ON another note (correct me if i am wrong but i want proof)if , i have brought it up several times BUT........ if your gonna charge more for salt than you pay YOU NEED TO CHARGE SALES TAX but only if you have a state/federal tax id# and retailer's liscense

(AIN"T THAT RIGHT SNOWPOWER) LOL

EDIT: P.S. on another thought LABOR IS NON-TAXABLE


----------



## kipcom (Feb 3, 2001)

POwerjoke....NO,,,,you do not need to "charge" sales tax....if you bill the customer for >labor< to apply the deicer and not the product you used ( accounting tip )


----------



## tjlands (Sep 29, 2005)

Turf Masters;463895 said:


> First of all I usually don't give away pricing,but I have been at this game for 21 years now and I have long term snow contracts so I am not concerned if someone see's what I charge.When calcium or Mag cloride pellets is applied to walks I charge 25.00 per bag applied.Bulk salt in parking lots either clear lane white or green treated with mag cloride my price is $195.00 per ton plus $85.00 truck time.So if I go to one lot and drop 2 tons of material the fee would be $475.00.Bulk salt on average costs $52.00 per ton.

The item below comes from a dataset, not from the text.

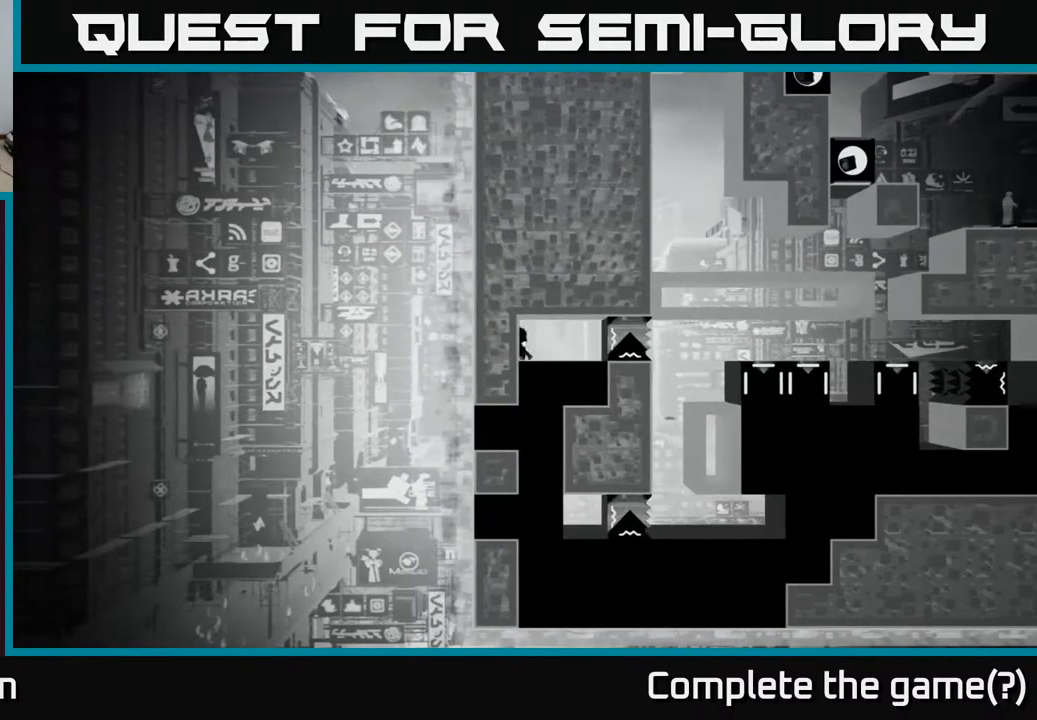
{"buttons": [], "left_stick": "center", "right_stick": "center", "events": [[417, "B", "up"]]}
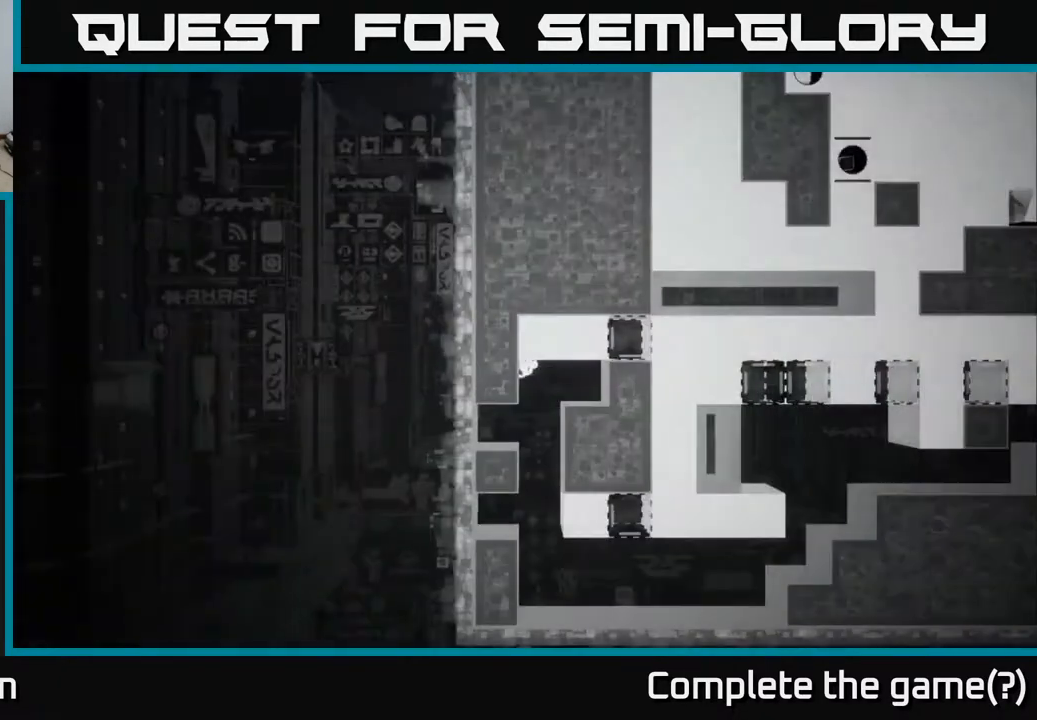
{"buttons": [], "left_stick": "center", "right_stick": "center", "events": []}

First off remember I am in NJ and only receive on average 24" or less a year. A lot less the last couple of years.

I am about the same using bulk salt.(sometimes more). Bagged salt thru a tailgate spreader takes more time and more labor and should cost more and for me it does. $20 a bag and a $75 service charge., yes that is $1000 a ton but Who would put down a ton of bagged product on one site? Sidewalk Ice melt is even more labor intensive, I get $35 a bag, $75 service charge and $40 and hour. I also have been at it for just under 20 years.


----------



## forestfireguy (Oct 7, 2006)

Witty,

Before you buy a Vbox be ready for what comes with it.....And ask yourself these questions. If you can't answer these questions stay away from it for now.....

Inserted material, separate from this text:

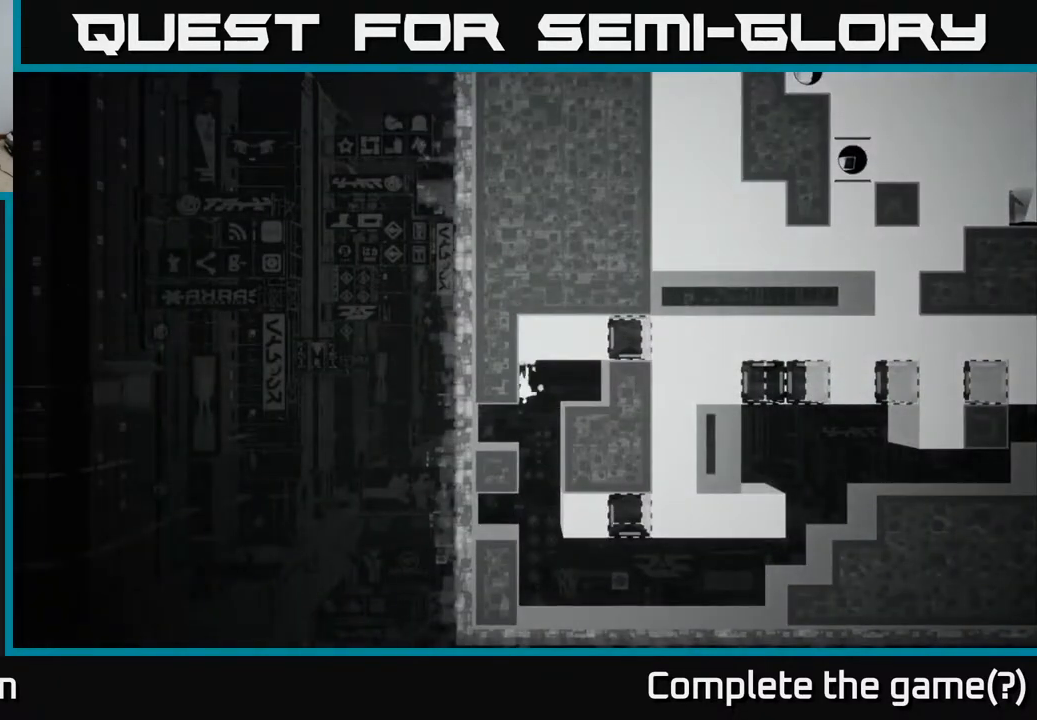
{"buttons": [], "left_stick": "center", "right_stick": "center", "events": []}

1- How will you load product??
2-How will you get the unit in and out of the truck??
3- Where will you store the unit in the off season??
4- Are you engaged in business during the winter that requires bed space, if this is your only truck it could be difficult??
5- Assuming you have a machine to load with, do you have space to store salt?? If so you will save approximately 50% over buying by the yard at a local supplier. More if all they sell is treated salt.
6- Supply is down and demand is way up these days, salt is a hot commodity whether buying bagged or bulk, can you even get your hands on bulk product??
7- The big one---- Do you do enough business to justify the expense of a vbox, to buy a unit like we run(downeaster SS electric) your looking at close to 5 grand????


----------



## Snowpower (Sep 2, 2007)

tjlands;464553 said:


> First off remember I am in NJ and only receive on average 24" or less a year. A lot less the last couple of years.
> 
> I am about the same using bulk salt.(sometimes more). Bagged salt thru a tailgate spreader takes more time and more labor and should cost more and for me it does. $20 a bag and a $75 service charge., yes that is $1000 a ton but Who would put down a ton of bagged product on one site? Sidewalk Ice melt is even more labor intensive, I get $35 a bag, $75 service charge and $40 and hour. I also have been at it for just under 20 years.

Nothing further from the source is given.